How Much do Banks Charge for Maintaining SIP for Different AMC's

Types of mutual fund SIP charges:

1.) One Time Charge:

i) Transaction Charges: 

One time charges, also referred to as transaction charge, are those which occur at the time of investment. These charges are incurred if the investment is made through a mutual fund distributor or intermediary as opposed to directly investing into the funds. As per SEBI guidelines, an Asset Management Company (AMC) can deduct transaction charge of Rs 150 (for a first time investor across mutual funds) or Rs 100 (for investor other than first time mutual fund investor) per purchase of Rs 10,000 and above, which are deductible from the purchase amount and payable to the distributor. 

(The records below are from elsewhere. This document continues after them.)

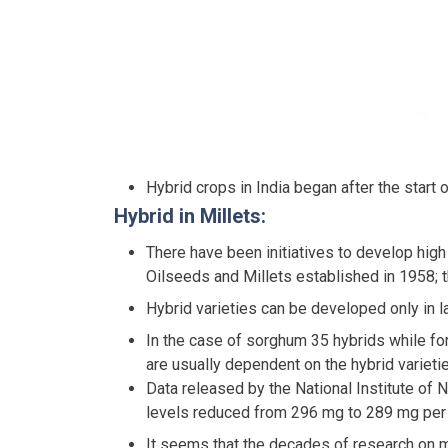
Hybrid crops in India began after the start
Hybrid in Millets:
There have been initiatives to develop high 
Oilseeds and Millets established in 1958; t
Hybrid varieties can be developed only in la
In the case of sorghum 35 hybrids while for
are usually dependent on the hybrid varieti
Data released by the National Institute of
levels reduced from 296 mg to 289 mg per 
It seems that the decades of research on mi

Transaction charges in case of investments through SIP are deductible only if the total commitment of investment. amounts to ₹10,000 or more. In such cases, transaction charges shall be deducted in 3‐4 instalments.



ii) Entry Load: 

These charges are levied when the units are purchased. However, as per SEBI norms, this practice has now been discontinued and mutual funds can’t charge entry load.

iii) Exit Load: 

This is a charge, which is levied on an investor at the time of redemption and is not fixed for all funds. It varies across the funds and falls in the range of 0.50% to 3%, depending upon the scheme. This fee is mainly charged to make people stay invested for the lock-in period and in most cases selling after the lock-in period has no exit charges. For instance, say, if a fund’s NAV is priced at Rs 100 and the investor is looking to sell, then he has to pay an exit charge of, say, 1%. 

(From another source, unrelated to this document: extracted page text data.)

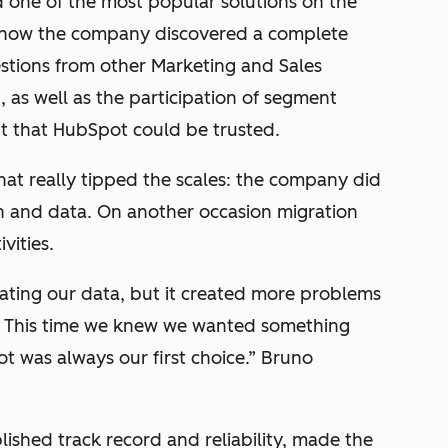
 one of the most popular solutions on the
y how the company discovered a complete
estions from other Marketing and Sales
, as well as the participation of segment
t that HubSpot could be trusted.
hat really tipped the scales:
the company did
on and data.
On another occasion migration
vities.
ating our data, but it created more problems
g. This time we knew we wanted something
ot was always our first choice.” Bruno
ished track record and reliability, made the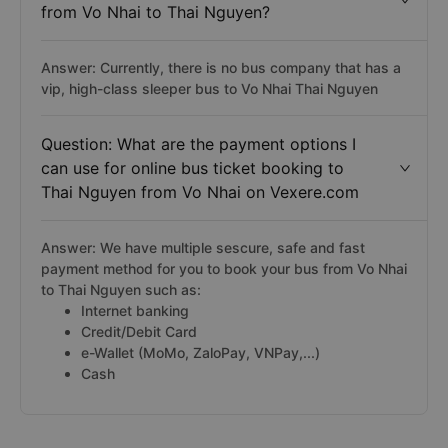
from Vo Nhai to Thai Nguyen?
Answer: Currently, there is no bus company that has a
vip, high-class sleeper bus to Vo Nhai Thai Nguyen
Question: What are the payment options I
can use for online bus ticket booking to
Thai Nguyen from Vo Nhai on Vexere.com
Answer: We have multiple sescure, safe and fast
payment method for you to book your bus from Vo Nhai
to Thai Nguyen such as:
Internet banking
Credit/Debit Card
e-Wallet (MoMo, ZaloPay, VNPay,...)
Cash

So, for every unit he sells, he must pay an exit charge of Re 1. For example, HDFC Large Cap Fund charges an exit load of 1% if units are redeemed on or before the expiry of 1 year from the date of allotment and nil after one year. SBI Dynamic Bond Fund charges exit load of 0.25% if redeemed within one month from the date of allotment. ICICI Prudential Bond Fund charges exit load of 1% if units are redeemed on or before the expiry of 1 year from the date of allotment.

2) Recurring Charge:

The expenses are charged on Daily Net Assets of the specific mutual funds based on Total Expense Ratio (TER). The guideline rates are given by the regulator and mutual funds cannot charge more than the stipulated structure. However, even though the expense ratio structure is stipulated by the regulator, it varies based on the size of the net assets of the fund. The higher the net assets, the lower expense ratio is and the lower the net assets, the higher the expense ratio is. 

As with increase in the size of AUM net expenses do not increase proportionately, thus the ratio of expenses normally decreases with higher asset size. This in turn impacts the returns generated by the respective mutual fund. It is imperative to note that the net assets of the fund and NAV declared are after adjusting the expenses. Further, the NAV of the fund is calculated on a daily basis. What you see in the Mutual Fund NAV is thus what you will get, both at the time of purchase and redemption.